Fix wikiextractor Python 3.13 Regex Error | Generated by AI
The error you’re encountering is due to a compatibility issue in the wikiextractor package with Python 3.13’s stricter handling of regular expression inline flags. Specifically, the (?i) flag in the regex pattern is being interpreted as a global flag, but it’s not positioned at the very start of the expression, leading to the re.PatternError.
To fix this, edit the file /home/lzw/.local/lib/python3.13/site-packages/wikiextractor/extract.py and modify line 378 (or the nearby ExtLinkBracketedRegex definition) as follows:
- Original:
'\\[(((?i)' + '|'.join(wgUrlProtocols) + ')' + EXT_LINK_URL_CLASS + r'+)\s*([^\\]\x00-\x08\x0a-\x1F]*?)\\]', - Updated:
'\\[(((?i:' + '|'.join(wgUrlProtocols) + ')' + EXT_LINK_URL_CLASS + r'+)\s*([^\\]\x00-\x08\x0a-\x1F]*?)\\]',
This adds a : after (?i, changing it to a local inline flag (?i:...) that applies only to the protocol matching group, which resolves the parsing error.
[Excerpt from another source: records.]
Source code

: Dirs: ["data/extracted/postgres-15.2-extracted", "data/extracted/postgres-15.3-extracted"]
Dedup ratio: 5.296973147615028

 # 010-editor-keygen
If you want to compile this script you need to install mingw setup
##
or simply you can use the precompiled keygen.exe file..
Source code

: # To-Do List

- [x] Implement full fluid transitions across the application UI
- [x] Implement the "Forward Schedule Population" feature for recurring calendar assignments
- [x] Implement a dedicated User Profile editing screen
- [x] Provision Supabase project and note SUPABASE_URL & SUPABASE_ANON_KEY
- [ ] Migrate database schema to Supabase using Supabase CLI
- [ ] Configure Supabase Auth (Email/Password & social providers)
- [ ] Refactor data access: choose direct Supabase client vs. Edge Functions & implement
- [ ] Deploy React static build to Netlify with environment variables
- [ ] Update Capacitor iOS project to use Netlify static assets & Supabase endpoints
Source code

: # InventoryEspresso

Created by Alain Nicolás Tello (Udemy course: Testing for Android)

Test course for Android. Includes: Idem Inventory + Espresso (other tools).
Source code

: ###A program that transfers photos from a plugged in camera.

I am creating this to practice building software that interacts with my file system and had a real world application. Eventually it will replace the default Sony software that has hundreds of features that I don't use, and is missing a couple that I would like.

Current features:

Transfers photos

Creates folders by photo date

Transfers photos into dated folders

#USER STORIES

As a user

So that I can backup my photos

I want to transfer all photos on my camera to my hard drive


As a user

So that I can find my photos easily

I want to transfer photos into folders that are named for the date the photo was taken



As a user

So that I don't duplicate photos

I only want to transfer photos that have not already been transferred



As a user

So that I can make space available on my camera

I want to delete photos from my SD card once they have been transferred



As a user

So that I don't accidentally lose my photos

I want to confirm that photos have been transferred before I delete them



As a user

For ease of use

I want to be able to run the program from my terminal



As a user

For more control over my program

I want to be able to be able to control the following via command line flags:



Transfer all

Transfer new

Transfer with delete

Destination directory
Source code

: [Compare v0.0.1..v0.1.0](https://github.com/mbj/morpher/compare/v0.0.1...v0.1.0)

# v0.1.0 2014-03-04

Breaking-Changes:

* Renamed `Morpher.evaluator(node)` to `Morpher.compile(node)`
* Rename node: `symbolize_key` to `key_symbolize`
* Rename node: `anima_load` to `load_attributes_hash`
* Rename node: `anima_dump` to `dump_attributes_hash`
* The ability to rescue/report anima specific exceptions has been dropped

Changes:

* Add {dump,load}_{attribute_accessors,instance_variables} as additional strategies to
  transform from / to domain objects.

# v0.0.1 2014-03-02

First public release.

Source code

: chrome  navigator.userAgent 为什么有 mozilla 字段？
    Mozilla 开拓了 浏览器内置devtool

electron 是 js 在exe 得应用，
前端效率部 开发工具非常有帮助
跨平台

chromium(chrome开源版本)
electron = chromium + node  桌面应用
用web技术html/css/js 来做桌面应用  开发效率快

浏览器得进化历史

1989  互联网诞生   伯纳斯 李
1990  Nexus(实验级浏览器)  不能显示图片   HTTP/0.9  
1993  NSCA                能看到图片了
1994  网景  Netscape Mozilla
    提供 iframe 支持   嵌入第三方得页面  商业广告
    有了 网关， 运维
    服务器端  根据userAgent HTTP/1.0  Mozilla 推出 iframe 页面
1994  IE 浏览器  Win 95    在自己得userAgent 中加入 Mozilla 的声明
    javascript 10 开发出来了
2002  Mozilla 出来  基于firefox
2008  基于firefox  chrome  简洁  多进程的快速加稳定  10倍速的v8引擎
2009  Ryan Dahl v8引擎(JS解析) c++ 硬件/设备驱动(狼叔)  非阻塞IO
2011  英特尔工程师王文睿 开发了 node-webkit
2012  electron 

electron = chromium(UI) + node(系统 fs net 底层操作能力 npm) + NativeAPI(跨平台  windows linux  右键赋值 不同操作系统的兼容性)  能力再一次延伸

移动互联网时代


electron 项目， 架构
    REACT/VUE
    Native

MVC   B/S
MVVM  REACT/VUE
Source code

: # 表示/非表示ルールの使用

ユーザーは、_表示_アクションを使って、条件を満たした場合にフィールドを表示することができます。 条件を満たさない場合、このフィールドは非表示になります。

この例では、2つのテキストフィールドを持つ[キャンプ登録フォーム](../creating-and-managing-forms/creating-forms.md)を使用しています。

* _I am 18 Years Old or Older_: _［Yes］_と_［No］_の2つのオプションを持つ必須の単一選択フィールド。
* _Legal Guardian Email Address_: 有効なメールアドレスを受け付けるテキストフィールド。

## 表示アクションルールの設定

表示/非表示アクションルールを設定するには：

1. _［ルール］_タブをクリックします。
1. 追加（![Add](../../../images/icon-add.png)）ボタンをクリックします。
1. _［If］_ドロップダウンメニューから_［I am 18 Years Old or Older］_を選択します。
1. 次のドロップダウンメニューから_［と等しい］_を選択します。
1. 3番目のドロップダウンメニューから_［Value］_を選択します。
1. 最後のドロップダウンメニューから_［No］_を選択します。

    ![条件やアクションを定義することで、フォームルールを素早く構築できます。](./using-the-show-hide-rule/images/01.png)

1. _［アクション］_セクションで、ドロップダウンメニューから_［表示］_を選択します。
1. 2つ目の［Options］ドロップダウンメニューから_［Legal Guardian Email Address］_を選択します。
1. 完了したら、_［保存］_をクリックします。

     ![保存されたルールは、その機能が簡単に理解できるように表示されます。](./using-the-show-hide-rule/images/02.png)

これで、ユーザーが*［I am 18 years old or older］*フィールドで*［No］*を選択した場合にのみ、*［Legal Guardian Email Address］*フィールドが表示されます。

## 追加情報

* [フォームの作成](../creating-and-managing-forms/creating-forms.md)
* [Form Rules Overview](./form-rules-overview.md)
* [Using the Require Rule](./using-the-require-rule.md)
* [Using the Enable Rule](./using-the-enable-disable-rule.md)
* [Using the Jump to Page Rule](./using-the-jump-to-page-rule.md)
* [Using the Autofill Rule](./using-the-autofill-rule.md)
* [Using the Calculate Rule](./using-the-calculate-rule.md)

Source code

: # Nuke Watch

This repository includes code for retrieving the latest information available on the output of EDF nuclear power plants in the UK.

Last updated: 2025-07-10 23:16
Additionally, the SyntaxWarning: invalid escape sequence '\\[' warnings are from non-raw strings containing escapes that Python 3.13 treats more strictly (though they don’t cause the main failure). You can ignore them for now, or update those strings to raw strings (e.g., r'\\[') in the same file if they bother you.
After editing, rerun wikiextractor *.bz2. If the package is outdated, consider checking for updates via pip install --upgrade wikiextractor or using a virtual environment with an older Python version (e.g., 3.10) as a workaround.